Dataset entries:
┌──
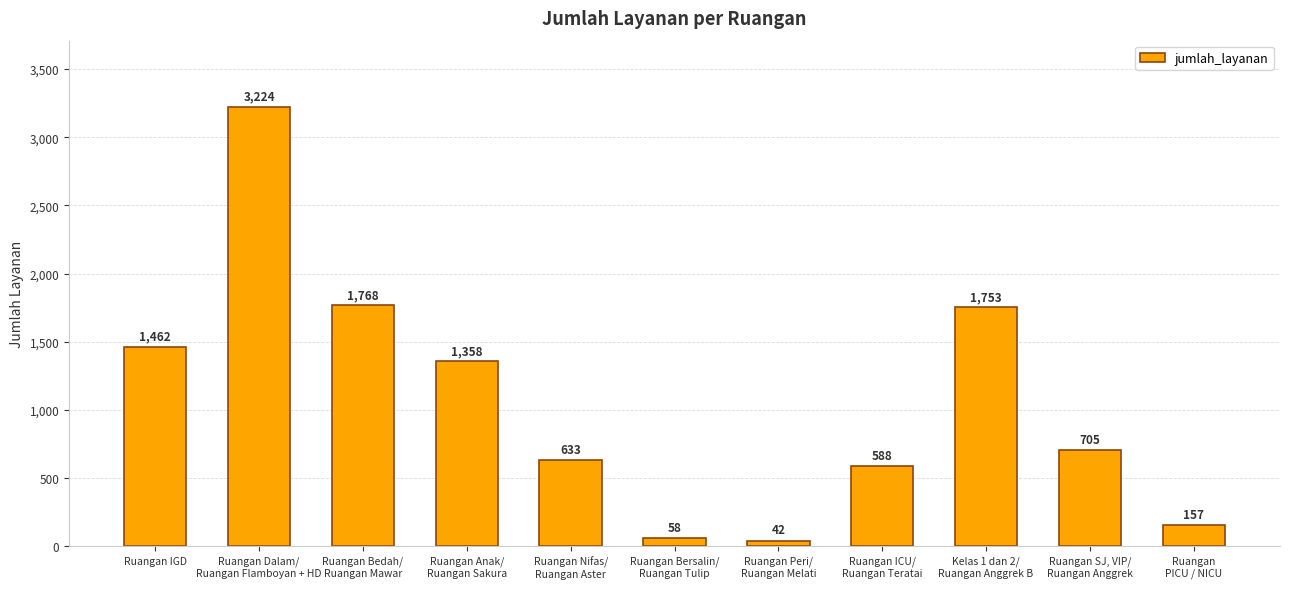

What is the change in value from Ruangan IGD to Ruangan Nifas/
Ruangan Aster?

-829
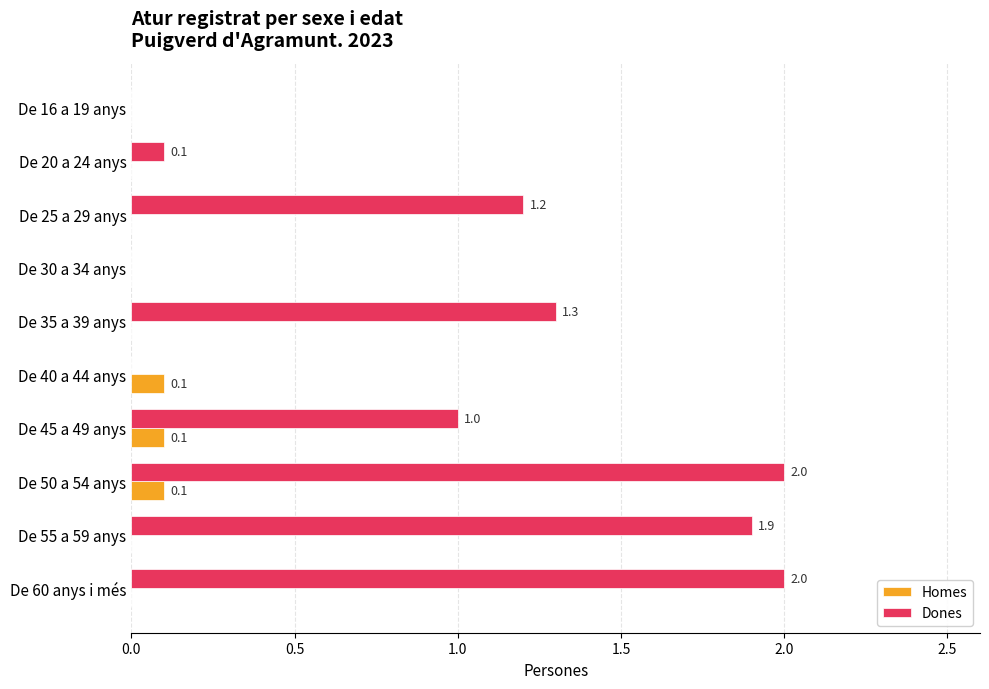

Is it true that Dones equals 0.7 at De 35 a 39 anys?

False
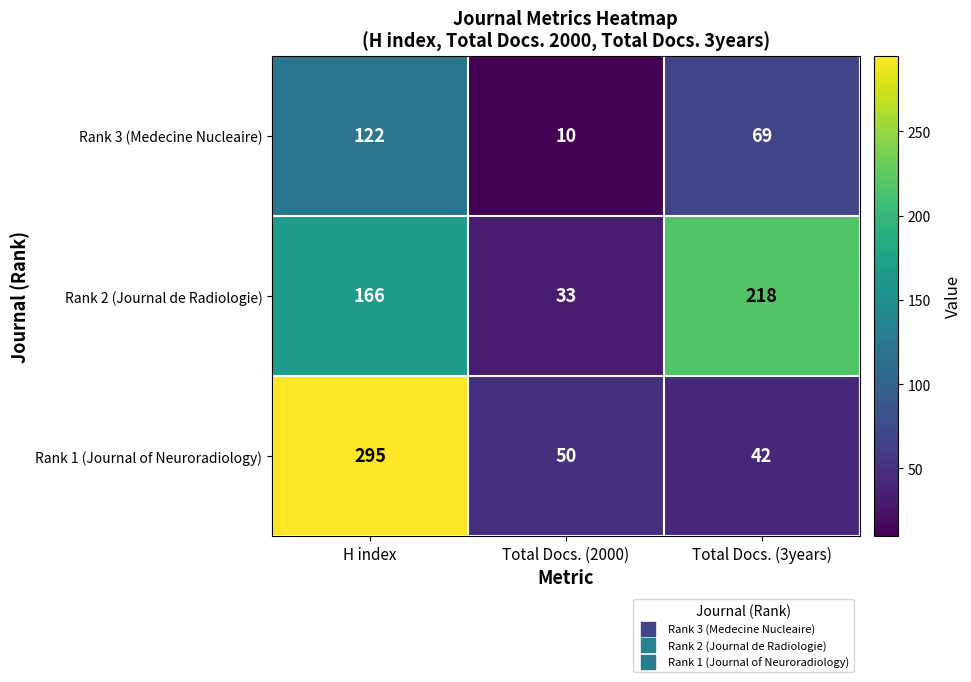

Which series has the largest range (max minus min)?

Rank 1 (Journal of Neuroradiology)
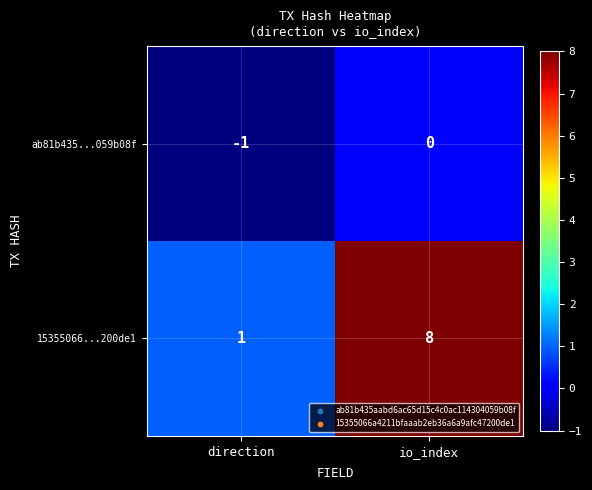

What is the difference between the highest and lowest values at direction?

2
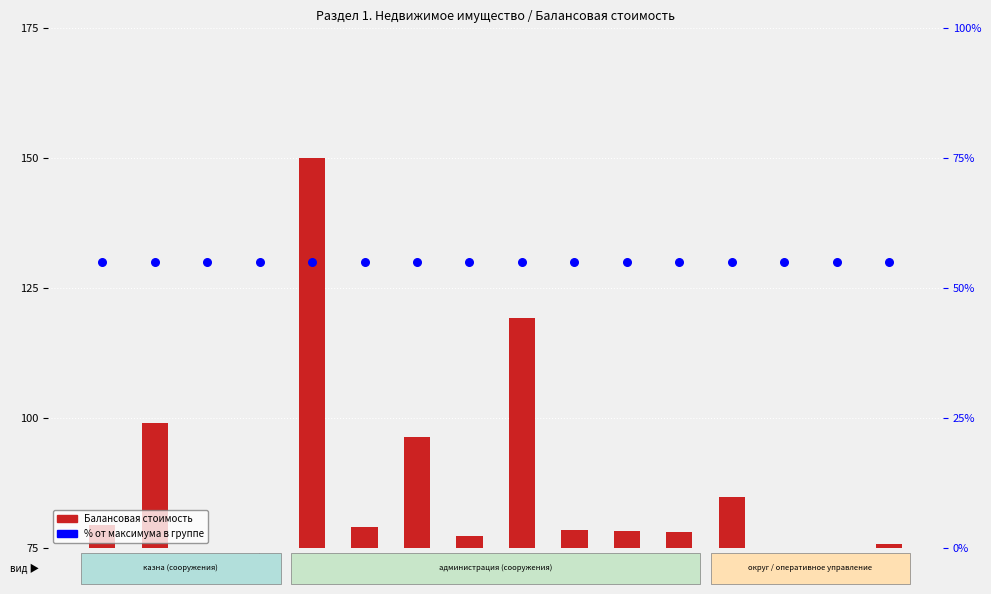

Is the value of % от максимума at 10 greater than the value of Балансовая стоимость at 12?

No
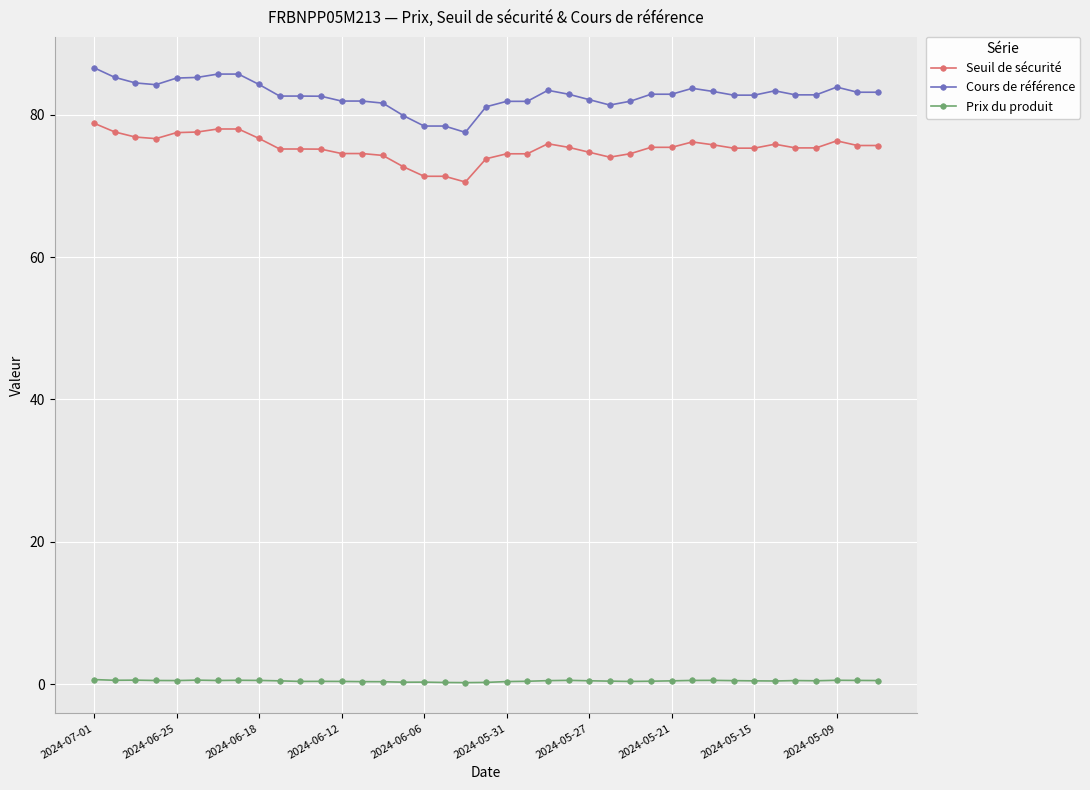

What is the value of the Cours de référence point at the 34th from the left?

83.4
└──
Requirement
Copy out every one of the rows above word for word, leaving the pictures out of your answer.

Written answer
What is the change in value from Ruangan IGD to Ruangan Nifas/
Ruangan Aster?

-829

Is it true that Dones equals 0.7 at De 35 a 39 anys?

False

Which series has the largest range (max minus min)?

Rank 1 (Journal of Neuroradiology)

What is the difference between the highest and lowest values at direction?

2

Is the value of % от максимума at 10 greater than the value of Балансовая стоимость at 12?

No

What is the value of the Cours de référence point at the 34th from the left?

83.4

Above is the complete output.